Страница 12 из 13
– Я поем, право, поем! – с гримасой и тяжким вздохом обещала Фима. Она, как многие больные дети, очень мало и неохотно ела, а в особенности терпеть не могла всякие супы. – A ты сразу после обеда за мной придешь, Надечка?
– Конечно. Как только встанем из-за стола, я и приду. Но перед обедом я еще посижу с тобой и с Витей здесь и посмотрю, как вы кушаете. Вам сейчас няня накроет.
Няня как раз вошла с посудой для детского стола. Она зажгла свечи и снова вышла, чтоб взять Витю на руки и приказать Тане накрывать на стол. Вслед за ней и мальчиком вошли разом все три сестры; детская наполнилась говором, смехом и шумом.
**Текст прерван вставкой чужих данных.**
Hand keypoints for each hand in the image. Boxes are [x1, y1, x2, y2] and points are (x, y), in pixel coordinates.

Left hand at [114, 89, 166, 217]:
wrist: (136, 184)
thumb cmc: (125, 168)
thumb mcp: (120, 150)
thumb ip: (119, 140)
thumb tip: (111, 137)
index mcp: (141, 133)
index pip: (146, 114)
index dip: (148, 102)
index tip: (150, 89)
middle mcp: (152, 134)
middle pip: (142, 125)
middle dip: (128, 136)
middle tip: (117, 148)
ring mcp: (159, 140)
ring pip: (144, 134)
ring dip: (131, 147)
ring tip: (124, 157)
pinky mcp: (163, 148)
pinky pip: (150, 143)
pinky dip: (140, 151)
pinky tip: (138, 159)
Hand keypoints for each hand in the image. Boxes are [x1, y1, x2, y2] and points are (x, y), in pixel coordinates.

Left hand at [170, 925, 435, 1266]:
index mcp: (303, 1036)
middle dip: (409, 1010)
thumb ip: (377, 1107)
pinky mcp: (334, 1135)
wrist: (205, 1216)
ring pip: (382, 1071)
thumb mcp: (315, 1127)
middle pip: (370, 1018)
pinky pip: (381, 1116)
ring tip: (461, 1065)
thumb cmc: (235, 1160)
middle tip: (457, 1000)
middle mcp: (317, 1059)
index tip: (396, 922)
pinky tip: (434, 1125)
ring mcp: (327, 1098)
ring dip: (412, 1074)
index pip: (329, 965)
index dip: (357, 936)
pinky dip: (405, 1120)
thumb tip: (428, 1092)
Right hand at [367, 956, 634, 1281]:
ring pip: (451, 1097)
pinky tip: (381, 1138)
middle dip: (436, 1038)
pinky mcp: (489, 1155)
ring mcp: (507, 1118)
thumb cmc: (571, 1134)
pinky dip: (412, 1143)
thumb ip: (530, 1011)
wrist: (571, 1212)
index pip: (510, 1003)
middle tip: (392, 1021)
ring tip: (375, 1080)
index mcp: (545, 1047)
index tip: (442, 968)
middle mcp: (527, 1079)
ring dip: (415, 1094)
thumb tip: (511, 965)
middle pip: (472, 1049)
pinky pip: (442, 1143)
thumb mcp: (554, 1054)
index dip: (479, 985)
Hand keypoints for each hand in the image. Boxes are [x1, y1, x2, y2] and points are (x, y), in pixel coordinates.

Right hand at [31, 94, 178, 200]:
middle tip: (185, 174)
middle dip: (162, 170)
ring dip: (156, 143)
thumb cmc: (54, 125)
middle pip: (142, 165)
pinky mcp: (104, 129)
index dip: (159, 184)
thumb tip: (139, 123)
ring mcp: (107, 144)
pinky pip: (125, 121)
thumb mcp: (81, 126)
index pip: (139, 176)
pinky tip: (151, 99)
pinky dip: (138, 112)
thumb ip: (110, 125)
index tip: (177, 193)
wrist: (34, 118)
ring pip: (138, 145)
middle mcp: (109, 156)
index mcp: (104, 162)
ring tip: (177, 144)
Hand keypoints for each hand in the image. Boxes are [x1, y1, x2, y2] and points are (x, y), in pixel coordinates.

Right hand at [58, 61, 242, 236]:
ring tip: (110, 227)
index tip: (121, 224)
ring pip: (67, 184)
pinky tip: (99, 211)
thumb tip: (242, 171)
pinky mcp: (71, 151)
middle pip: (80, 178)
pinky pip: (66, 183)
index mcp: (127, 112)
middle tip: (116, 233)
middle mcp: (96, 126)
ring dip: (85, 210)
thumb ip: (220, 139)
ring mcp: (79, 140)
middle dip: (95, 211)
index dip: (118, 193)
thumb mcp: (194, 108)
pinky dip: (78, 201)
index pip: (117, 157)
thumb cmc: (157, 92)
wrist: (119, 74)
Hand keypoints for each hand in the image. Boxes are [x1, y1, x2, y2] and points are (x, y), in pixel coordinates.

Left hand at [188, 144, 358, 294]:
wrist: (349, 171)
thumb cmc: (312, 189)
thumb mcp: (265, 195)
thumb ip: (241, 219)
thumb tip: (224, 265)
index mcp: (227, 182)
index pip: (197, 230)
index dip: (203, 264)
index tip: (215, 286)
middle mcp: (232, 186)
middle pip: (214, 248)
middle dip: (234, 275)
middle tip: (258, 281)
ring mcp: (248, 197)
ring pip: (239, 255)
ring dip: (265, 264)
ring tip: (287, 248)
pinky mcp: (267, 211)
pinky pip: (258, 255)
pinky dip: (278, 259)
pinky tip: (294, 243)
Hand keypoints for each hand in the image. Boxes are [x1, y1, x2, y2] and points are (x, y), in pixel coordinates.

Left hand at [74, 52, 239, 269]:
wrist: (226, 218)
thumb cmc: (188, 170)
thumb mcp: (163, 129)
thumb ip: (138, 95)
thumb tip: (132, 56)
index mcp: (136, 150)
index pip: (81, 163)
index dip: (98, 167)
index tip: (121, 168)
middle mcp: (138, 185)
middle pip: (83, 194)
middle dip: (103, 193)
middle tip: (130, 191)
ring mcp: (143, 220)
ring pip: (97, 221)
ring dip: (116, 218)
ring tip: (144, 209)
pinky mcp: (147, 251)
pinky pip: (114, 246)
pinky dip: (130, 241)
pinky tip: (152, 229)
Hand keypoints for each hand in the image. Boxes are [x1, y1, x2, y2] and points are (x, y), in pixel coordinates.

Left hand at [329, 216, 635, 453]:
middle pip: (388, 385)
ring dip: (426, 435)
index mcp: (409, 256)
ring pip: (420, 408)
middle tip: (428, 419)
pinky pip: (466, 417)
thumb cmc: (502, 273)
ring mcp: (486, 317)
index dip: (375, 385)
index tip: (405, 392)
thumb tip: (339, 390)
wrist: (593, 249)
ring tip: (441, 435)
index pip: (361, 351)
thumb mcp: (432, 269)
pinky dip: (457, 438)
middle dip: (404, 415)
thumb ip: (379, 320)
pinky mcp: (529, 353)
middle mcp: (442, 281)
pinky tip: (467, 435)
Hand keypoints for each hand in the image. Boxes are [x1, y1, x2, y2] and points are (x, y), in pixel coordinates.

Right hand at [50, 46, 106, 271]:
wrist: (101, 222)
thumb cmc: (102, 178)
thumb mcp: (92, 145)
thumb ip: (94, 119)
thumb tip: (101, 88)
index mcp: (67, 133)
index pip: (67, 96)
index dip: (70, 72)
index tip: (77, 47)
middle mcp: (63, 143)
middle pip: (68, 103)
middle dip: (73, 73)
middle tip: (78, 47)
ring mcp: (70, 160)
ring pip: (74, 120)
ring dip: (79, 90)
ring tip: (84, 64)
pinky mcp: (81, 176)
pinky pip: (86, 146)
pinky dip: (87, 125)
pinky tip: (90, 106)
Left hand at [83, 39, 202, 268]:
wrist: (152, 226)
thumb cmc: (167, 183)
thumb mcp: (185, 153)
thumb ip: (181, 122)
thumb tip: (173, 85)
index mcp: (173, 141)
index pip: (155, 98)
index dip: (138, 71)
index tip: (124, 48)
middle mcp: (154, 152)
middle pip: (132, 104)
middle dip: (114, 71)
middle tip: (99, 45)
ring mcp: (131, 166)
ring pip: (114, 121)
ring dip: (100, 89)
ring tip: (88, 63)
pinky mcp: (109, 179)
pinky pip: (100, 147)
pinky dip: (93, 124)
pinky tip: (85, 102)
Полина и Риада рассказывали Клавдии, как они хорошо гуляли, кого видели; как их знакомые звали к себе в гости на шоколад, но они не пошли, потому что надо было зайти в лавки, a к обеду мама не велела опаздывать, потому что сегодня ожидали прабабушку: она приедет после вечерни, к раннему чаю, и всем надо с ней вместе пить чай, за большим столом, она не любит, когда ей отдельно подают.
– Уж это такой каприз с ее стороны – заставлять нас всех в пять часов, сразу после обеда, чай пить! – недовольно воскликнула Полина.
– Это очень даже понятно, – возразила ей Надежда Николаевна, все время сидевшая молча, с улыбкой прислушиваясь к шепоту Фимы, которая взобралась к ней на колени и все что-то тихонько говорила ей на ухо. – Что ж удивительного в том, что прабабушка хочет видеть вокруг себя всю семью в сборе? Она так редко бывает у мамы.
– Так приезжала бы к обеду, если уж не может долго сидеть! – продолжала Поля. – А то из-за нее всем неудобно.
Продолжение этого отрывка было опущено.